Several questions were asked by attendees following the speeches. One health worker from Gampola Hospital said: “We are tired of the unions. We have been at loggerheads with the union leaders. Many workers are frustrated and angry. How can we bring the Health Workers’ Action Committee to workers and convince them to join under these conditions?”

Dias responded by explaining that the necessity for action committees emerges from the objective development of the class struggle itself.

In these struggles, he said, the bourgeois parliamentarians and the trade unions will not just be exposed as inadequate to fulfill the aspirations of the workers and the oppressed but revealed to be thoroughly retrogressive.

The capitalism system cannot provide any progressive solution to the economic, social and democratic problems and so the workers and the oppressed will feel the need for alternative organisations. The action committees proposed by the SEP represent this need, Dias added.

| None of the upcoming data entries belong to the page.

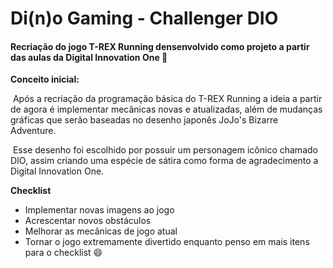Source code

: # Di(n)o Gaming - Challenger DIO
#### Recriação do jogo T-REX Running densenvolvido como projeto a partir das aulas da Digital Innovation One :handshake: 

**Conceito inicial:**

​	Após a recriação da programação básica do T-REX Running a ideia a partir de agora é implementar mecânicas novas e atualizadas, além de mudanças gráficas que serão baseadas no desenho japonês JoJo's Bizarre Adventure. 

​	Esse desenho foi escolhido por possuir um personagem icônico chamado DIO, assim criando uma espécie de sátira como forma de agradecimento a Digital Innovation One.

**Checklist**

- Implementar novas imagens ao jogo
- Acrescentar novos obstáculos
- Melhorar as mecânicas de jogo atual
- Tornar o jogo extremamente divertido enquanto penso em mais itens para o checklist :smile:



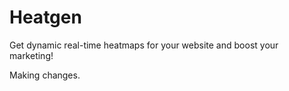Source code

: # Heatgen
Get dynamic real-time heatmaps for your website and boost your marketing!

Making changes.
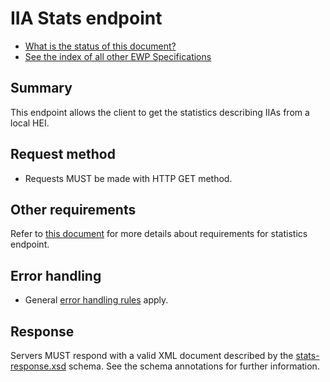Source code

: IIA Stats endpoint
================

* [What is the status of this document?][statuses]
* [See the index of all other EWP Specifications][develhub]


Summary
-------

This endpoint allows the client to get the statistics describing IIAs from a local HEI.

Request method
--------------

 * Requests MUST be made with HTTP GET method.


Other requirements
------------------

Refer to [this document][ewp-architecture] for more details about requirements for statistics endpoint.


Error handling
------------------------------

 * General [error handling rules][error-handling] apply.

Response
--------

Servers MUST respond with a valid XML document described by the
[stats-response.xsd](stats-response.xsd) schema. See the schema annotations for
further information.


[develhub]: http://developers.erasmuswithoutpaper.eu/
[statuses]: https://github.com/erasmus-without-paper/ewp-specs-management#statuses
[iias-api]: https://github.com/erasmus-without-paper/ewp-specs-api-iias
[error-handling]: https://github.com/erasmus-without-paper/ewp-specs-architecture#error-handling
[ewp-architecture]: https://github.com/erasmus-without-paper/ewp-specs-architecture#ewp-statistics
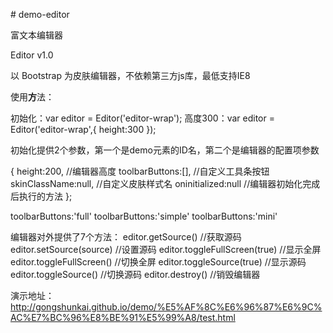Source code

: ﻿<p># demo-editor</p>
<p>富文本编辑器
  
  Editor v1.0</p>
<p>以 Bootstrap 为皮肤编辑器，不依赖第三方js库，最低支持IE8</p>
<p>使用<strong>方</strong>法：</p>
<p>初始化：var editor = Editor('editor-wrap');
  高度300：var editor = Editor('editor-wrap',{ height:300 });
  
  初始化提供2个参数，第一个是demo元素的ID名，第二个是编辑器的配置项参数
  
  {
  height:200, //编辑器高度
  toolbarButtons:[], //自定义工具条按钮
  skinClassName:null, //自定义皮肤样式名
  oninitialized:null //编辑器初始化完成后执行的方法
  };
  
  toolbarButtons:'full'
  toolbarButtons:'simple'
  toolbarButtons:'mini'
  
  编辑器对外提供了7个方法：
  editor.getSource() //获取源码
  editor.setSource(source) //设置源码
  editor.toggleFullScreen(true) //显示全屏
  editor.toggleFullScreen() //切换全屏
  editor.toggleSource(true) //显示源码
  editor.toggleSource() //切换源码
  editor.destroy() //销毁编辑器
  
  
  演示地址：<a href="http://gongshunkai.github.io/demo/%E5%AF%8C%E6%96%87%E6%9C%AC%E7%BC%96%E8%BE%91%E5%99%A8/test.html">http://gongshunkai.github.io/demo/%E5%AF%8C%E6%96%87%E6%9C%AC%E7%BC%96%E8%BE%91%E5%99%A8/test.html</a>
  
</p>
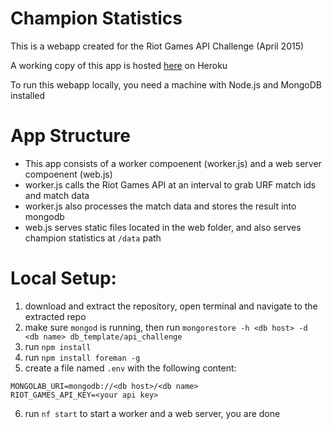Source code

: # Champion Statistics
This is a webapp created for the Riot Games API Challenge (April 2015)

A working copy of this app is hosted <a href="https://api-challenge-web.herokuapp.com/" target="_blank">here</a> on Heroku

To run this webapp locally, you need a machine with Node.js and MongoDB installed

# App Structure
- This app consists of a worker compoenent (worker.js) and a web server compoenent (web.js)
- worker.js calls the Riot Games API at an interval to grab URF match ids and match data
- worker.js also processes the match data and stores the result into mongodb
- web.js serves static files located in the web folder, and also serves champion statistics at `/data` path

# Local Setup:
1. download and extract the repository, open terminal and navigate to the extracted repo
2. make sure `mongod` is running, then run `mongorestore -h <db host> -d <db name> db_template/api_challenge`
3. run `npm install`
4. run `npm install foreman -g`
5. create a file named `.env` with the following content:
<pre><code>MONGOLAB_URI=mongodb://&lt;db host&gt;/&lt;db name&gt;
RIOT_GAMES_API_KEY=&lt;your api key&gt;</code></pre>
6. run `nf start` to start a worker and a web server, you are done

“We have to patiently explain to workers that the changed objective local and world situation requires international socialist solutions. This consciousness does not develop amongst workers automatically which is why there is an urgent need to build the revolutionary party and alternative fighting organs such as action committees.

“Objective developments, such as the coronavirus pandemic, will help people understand the realistic nature of the revolutionary program. It is only through the intervention of the party that the political consciousness of the people is raised to the level of the historic tasks they confront. Ultimately it is the working class led by the revolutionary party that realises the revolutionary change required in society,” Dias said.